THE WORLD'S FAULT LINE

Peacemaking in the Middle East

Y
ou give me settlements and I'll give you Arafat,” Chris Patten told Colin Powell. It was 2004, and we were in a meeting of the Quartet, where the UN, the United States, the European Union, and Russia had coordinated Middle East policy since I had brought them together three years earlier. Patten, the EU commissioner for external relations, was responding to Powell's call for the rest of us to join Washington in isolating the Palestinian leader Yasser Arafat. If the United States wanted others to sideline Arafat, would Washington insist that Israel stop expanding settlements?

“That's a very interesting offer,” Powell replied in his usual pragmatic manner. Maybe he was wondering whether he could deliver Washington on a deal like this, to say nothing of the Israelis. The issue soon became moot when Arafat died that November. But I admired Patten for insisting on a quid for the rather far-reaching quo we were being asked to sign on to. Decades of attempts to resolve the Israeli-Palestinian conflict fundamentally came down to this: a recognition by Israel of the need to end the occupation in the West Bank and Gaza and accept a two-state solution negotiated on the basis of the 1967 borders; and a decision by the Palestinians—and their leader—irrevocably to accept the existence of the State of Israel and surrender the illusion that a Palestinian state could be achieved by stoking Israel's sense of insecurity.

I had heard Washington's mantra many times: “Arafat's the problem.” I agreed that Arafat's
behavior
was a big problem. Suicide attacks by Palestinian militias had killed hundreds of Israeli civilians during the intifada that had raged since 2000. I had always taken a clear stand against terrorism, from the Palestinians or anyone else. I refused to accept that it was “legitimate resistance” to blow up Israelis on buses or fire rockets at random toward civilian towns. Arafat was not doing enough to stop these atrocious attacks. Indeed, the apparatus he headed was sometimes complicit in them. In person, Arafat could be compelling—but he could also be completely unreliable. He would casually assert things that he knew that I knew could not be true, and he built a corrupt and confused authority beneath him. I had at times instructed my own envoys to minimize contacts with Arafat to register my displeasure at his equivocation—not easy given the intimate relationship between the United Nations and the Palestinians.

■ WRITTEN TASK 1
Transcribe a section of the passage on Middle East peacemaking word for word, beginning at the words "Peacemaking in the" and stopping after "stop expanding settlements?".
■ WRITTEN TASK 2
According to the passage on Middle East peacemaking, what post did Chris Patten hold?
■ WRITTEN TASK 3
Continue the passage on Middle East peacemaking, starting right after its last sentence.

■ GIVEN DATA
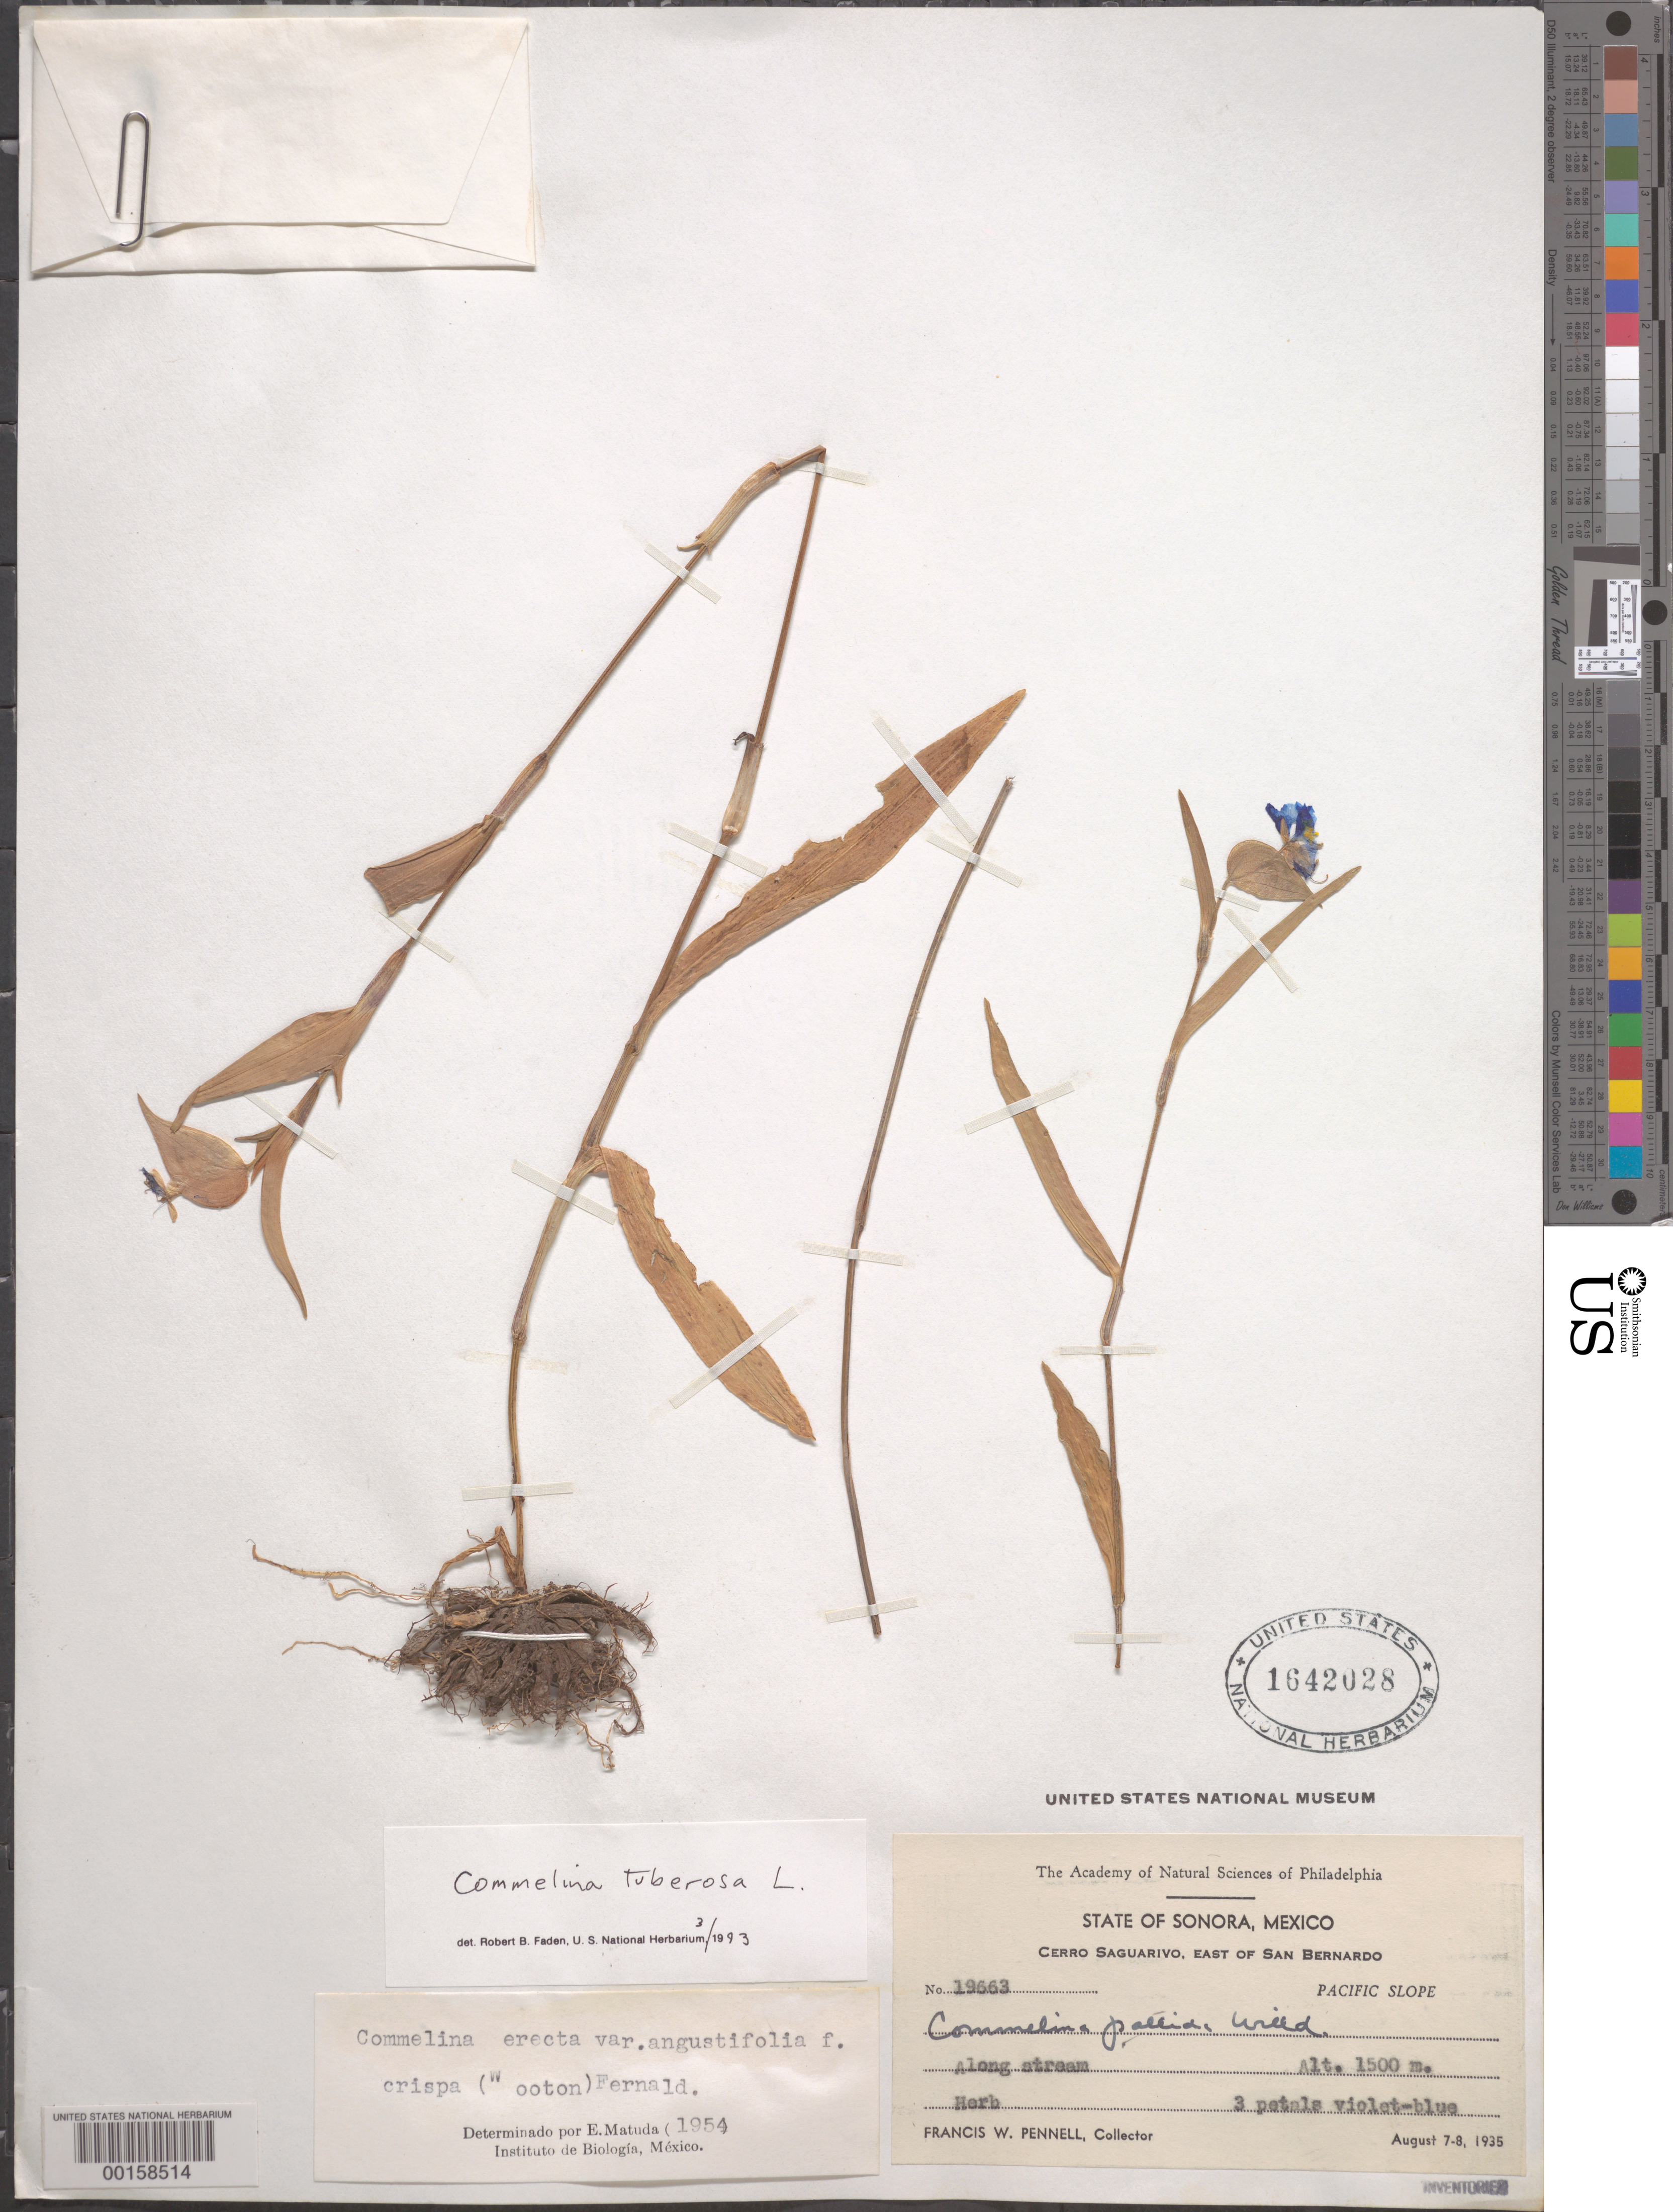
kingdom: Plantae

■ RESULT 1
Peacemaking in the Middle East

Y
ou give me settlements and I'll give you Arafat,” Chris Patten told Colin Powell. It was 2004, and we were in a meeting of the Quartet, where the UN, the United States, the European Union, and Russia had coordinated Middle East policy since I had brought them together three years earlier. Patten, the EU commissioner for external relations, was responding to Powell's call for the rest of us to join Washington in isolating the Palestinian leader Yasser Arafat. If the United States wanted others to sideline Arafat, would Washington insist that Israel stop expanding settlements?

■ RESULT 2
He was the EU commissioner for external relations.

■ RESULT 3
But was Arafat the
only
problem, as Washington insisted? What about Israel's expansion of settlements on Palestinian land and its annexation and isolation of East Jerusalem? These actions violated international law, discredited Palestinians who advocated nonviolence, and ate away at the territorial basis for a viable Palestinian state. Besides, what was the alternative to Arafat? I never forgot that he was the leader who had brought his people to accept the idea of a two-state solution, relinquishing their territorial claim to 78 percent of mandate Palestine, and had signed the Oslo Accords, which recognized Israel. If he was sidelined, the field would be open for Arafat's militant Islamist rival, Hamas. Could anyone seriously want that as an outcome? The Israeli diplomat Abba Eban famously said that the Palestinians never missed an opportunity to miss an opportunity, but the Israelis and the Americans continually tried to marginalize one group of interlocutors on the Arab side only to find them replaced by an even more recalcitrant opponent.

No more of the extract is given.